§ **Required action A**: Count the lines in the records below that contain the string "基于规则中数据的抽象层次". Reply with only that number.

(Excerpt Opens)

Reputation: 13110
More of a question of interest than something I'm looking to use
Say I run the following query:
SELECT su.id, su.name, sua.line_1, sua.line_2
FROM site_user su
JOIN site_user_address sua
ON sua.user_id = su.id
WHERE su.id = 1
GROUP BY su.id /* id is the PK for site_user */
Are sua.line_1
and sua.line_2
guaranteed to come back from the same site_user_address
row?
I'm aware that, at the very least, the site_user_address
row is arbitrarily selected
I couldn't find anything in the docs, and can't think of a reliable way to test this
UPDATE
This is not a duplicate as far as I'm aware.. I'm wondering if the arbitrary selection of a value will come from the same arbitrarily selected row when choosing two different columns from the same table
Other questions seem to be less specific, and more directed towards the arbitrary selection of both row and value of one or more non-aggregate columns
Upvotes: 3
Views: 65
Reputation: 108651
You are indeed exploiting the notorious non-standard MySQL implementation of GROUP BY
. Read this for more info https://dev.mysql.com/doc/refman/8.0/en/group-by-handling.html
Your query is equivalent to using ANY_VALUE()
for the values from the second table, like this.
SELECT su.id, su.name,
ANY_VALUE(sua.line_1) line_1,
ANY_VALUE(sua.line_2) line_2
FROM site_user su
JOIN site_user_address sua
ON sua.user_id = su.id
WHERE su.id = 1
GROUP BY su.id
As long as site_user.id is unique for each row, you'll get the right name because it's dependent on the id value.
But for the values from the other table, your results will be, formally speaking, non-deterministic or unpredictable. Do they come back from the same row as each other? Unpredictable.

(Excerpt Closes)
(Task material Opens)

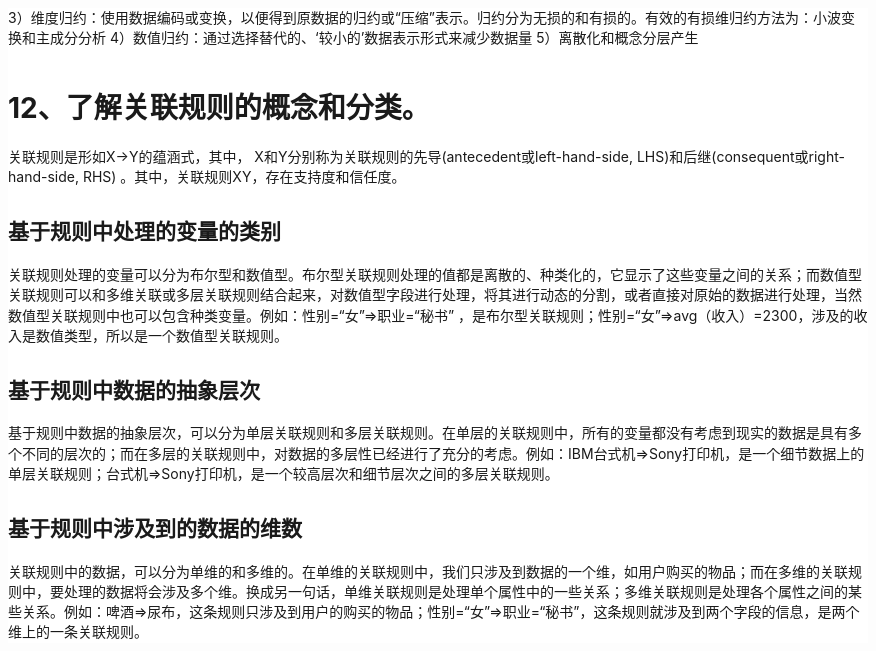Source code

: 3）维度归约：使用数据编码或变换，以便得到原数据的归约或“压缩”表示。归约分为无损的和有损的。有效的有损维归约方法为：小波变换和主成分分析
4）数值归约：通过选择替代的、‘较小的’数据表示形式来减少数据量
5）离散化和概念分层产生
# 12、了解关联规则的概念和分类。
关联规则是形如X→Y的蕴涵式，其中， X和Y分别称为关联规则的先导(antecedent或left-hand-side, LHS)和后继(consequent或right-hand-side, RHS) 。其中，关联规则XY，存在支持度和信任度。

## 基于规则中处理的变量的类别
关联规则处理的变量可以分为布尔型和数值型。布尔型关联规则处理的值都是离散的、种类化的，它显示了这些变量之间的关系；而数值型关联规则可以和多维关联或多层关联规则结合起来，对数值型字段进行处理，将其进行动态的分割，或者直接对原始的数据进行处理，当然数值型关联规则中也可以包含种类变量。例如：性别=“女”=>职业=“秘书” ，是布尔型关联规则；性别=“女”=>avg（收入）=2300，涉及的收入是数值类型，所以是一个数值型关联规则。
## 基于规则中数据的抽象层次
基于规则中数据的抽象层次，可以分为单层关联规则和多层关联规则。在单层的关联规则中，所有的变量都没有考虑到现实的数据是具有多个不同的层次的；而在多层的关联规则中，对数据的多层性已经进行了充分的考虑。例如：IBM台式机=>Sony打印机，是一个细节数据上的单层关联规则；台式机=>Sony打印机，是一个较高层次和细节层次之间的多层关联规则。
## 基于规则中涉及到的数据的维数
关联规则中的数据，可以分为单维的和多维的。在单维的关联规则中，我们只涉及到数据的一个维，如用户购买的物品；而在多维的关联规则中，要处理的数据将会涉及多个维。换成另一句话，单维关联规则是处理单个属性中的一些关系；多维关联规则是处理各个属性之间的某些关系。例如：啤酒=>尿布，这条规则只涉及到用户的购买的物品；性别=“女”=>职业=“秘书”，这条规则就涉及到两个字段的信息，是两个维上的一条关联规则。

(Task material Closes)

§ **Required action B**: Retype the entire MySQL GROUP BY thread above word for word.

§ **Task response A**: 2

§ **Task response B**:
Reputation: 13110
More of a question of interest than something I'm looking to use
Say I run the following query:
SELECT su.id, su.name, sua.line_1, sua.line_2
FROM site_user su
JOIN site_user_address sua
ON sua.user_id = su.id
WHERE su.id = 1
GROUP BY su.id /* id is the PK for site_user */
Are sua.line_1
and sua.line_2
guaranteed to come back from the same site_user_address
row?
I'm aware that, at the very least, the site_user_address
row is arbitrarily selected
I couldn't find anything in the docs, and can't think of a reliable way to test this
UPDATE
This is not a duplicate as far as I'm aware.. I'm wondering if the arbitrary selection of a value will come from the same arbitrarily selected row when choosing two different columns from the same table
Other questions seem to be less specific, and more directed towards the arbitrary selection of both row and value of one or more non-aggregate columns
Upvotes: 3
Views: 65
Reputation: 108651
You are indeed exploiting the notorious non-standard MySQL implementation of GROUP BY
. Read this for more info https://dev.mysql.com/doc/refman/8.0/en/group-by-handling.html
Your query is equivalent to using ANY_VALUE()
for the values from the second table, like this.
SELECT su.id, su.name,
ANY_VALUE(sua.line_1) line_1,
ANY_VALUE(sua.line_2) line_2
FROM site_user su
JOIN site_user_address sua
ON sua.user_id = su.id
WHERE su.id = 1
GROUP BY su.id
As long as site_user.id is unique for each row, you'll get the right name because it's dependent on the id value.
But for the values from the other table, your results will be, formally speaking, non-deterministic or unpredictable. Do they come back from the same row as each other? Unpredictable.